Like a lot of clubs around this area, they are punching above their weight, way above in some cases. The success Waterford has enjoyed in winning Munster titles and National Leagues, and frequently challenging for titles, has also fired the imagination and inspired others to follow.

“To win the intermediate [for Modeligo] would be an amazing achievement,” says Phelan. “Once in a blue moon you get this group that comes along. It used to be east was hurling, west was football in Waterford. Whereas the thing has changed completely. Now a lot of it is down to the underage structures, the coaching and the development squads. But I would still go back to a lot of the clubs; they built their fields. If you have facilities, only then can things happen.

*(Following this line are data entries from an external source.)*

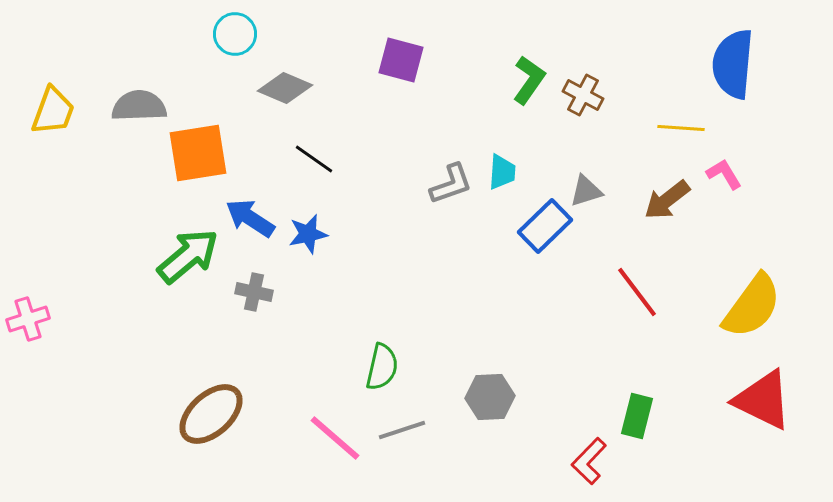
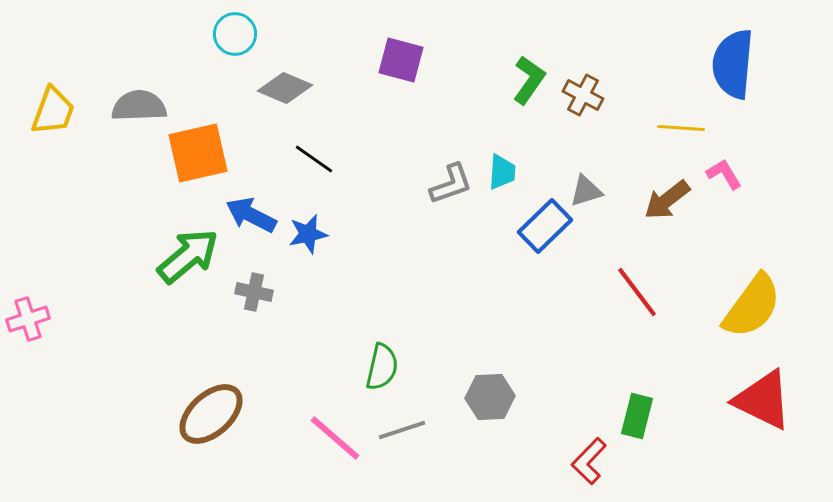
orange square: rotated 4 degrees counterclockwise
blue arrow: moved 1 px right, 3 px up; rotated 6 degrees counterclockwise
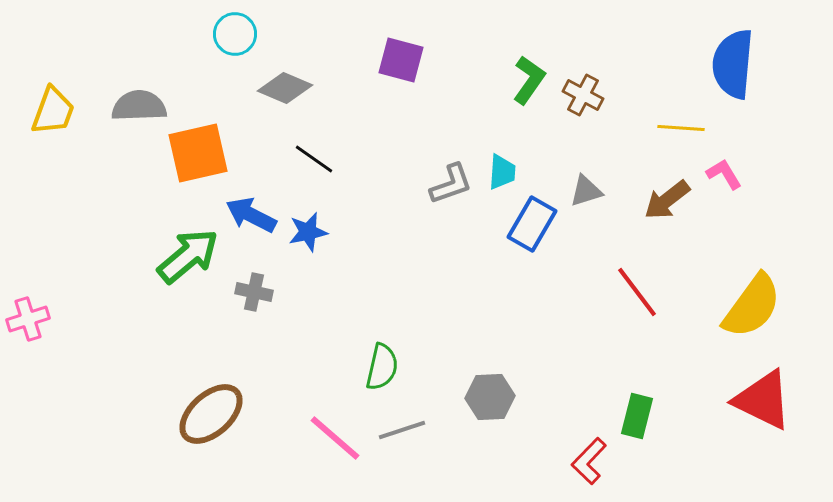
blue rectangle: moved 13 px left, 2 px up; rotated 16 degrees counterclockwise
blue star: moved 2 px up
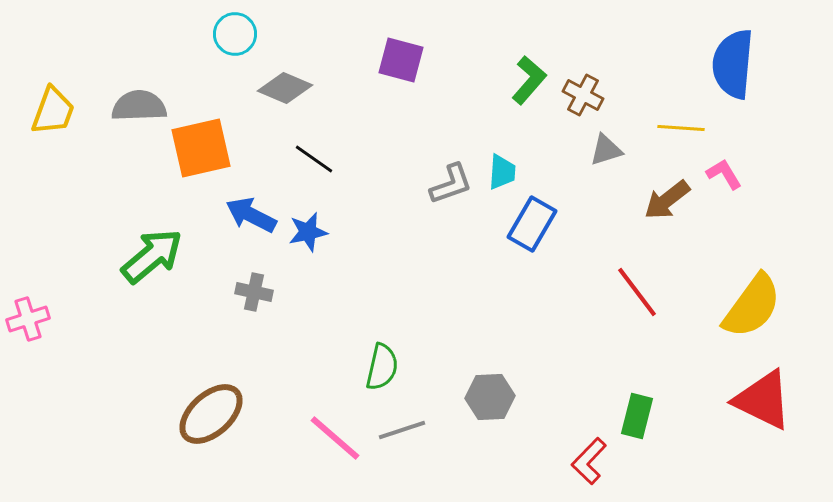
green L-shape: rotated 6 degrees clockwise
orange square: moved 3 px right, 5 px up
gray triangle: moved 20 px right, 41 px up
green arrow: moved 36 px left
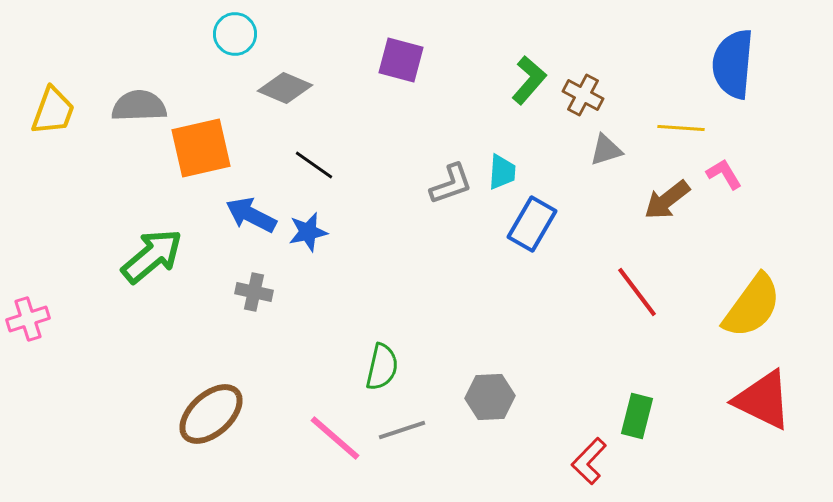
black line: moved 6 px down
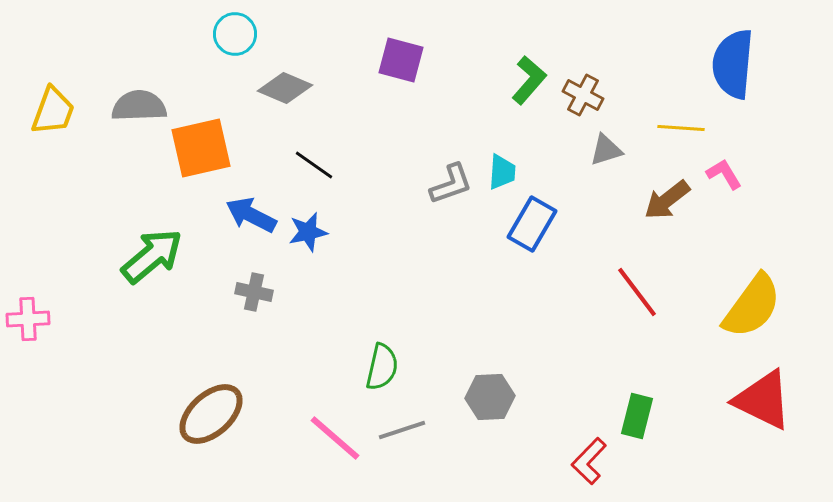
pink cross: rotated 15 degrees clockwise
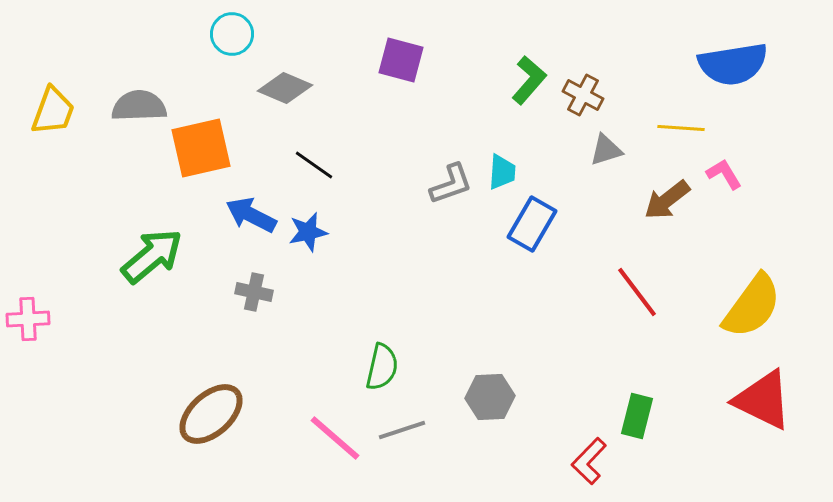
cyan circle: moved 3 px left
blue semicircle: rotated 104 degrees counterclockwise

“And the county has had success. It is a fantastic time to be a Waterford supporter. For years we went to Munster first rounds and that was all you expected.”

Tuorin have won a county senior hurling title in the past but currently ply their trade in junior hurling. Still they provide the two Fives to the county senior team. Paul Flynn, the former county player who is part of the county under 21 management team, acknowledges that hurling is thriving in areas that previously didn’t figure. He cites the influence of the Harty Cup on schools in the catchment area as a contributing factor to rising standards.

From these upwardly mobile clubs of west Waterford followers will begin their journey to Croke Park to lend support to the county’s bid to defeat favourites Kilkenny today. More clubs than ever are now queueing up to serve in the county’s mission to win a first All-Ireland since ‘59.

“People say we haven’t a hope against Kilkenny,” says Billy Devine of Ballysaggart, home of the Bennetts. “But the majority of us are going up on Sunday believing we can do it. It is an outside chance, we accept that, but we live in hope. It is a place a lot of counties would love to be in. There is a bit of a buzz.”

He adds that it would be more of a buzz “were we meeting someone else” but these are people who have broken the mould in their home places. They have learnt that because something was this way once, it doesn’t have to be this way forever.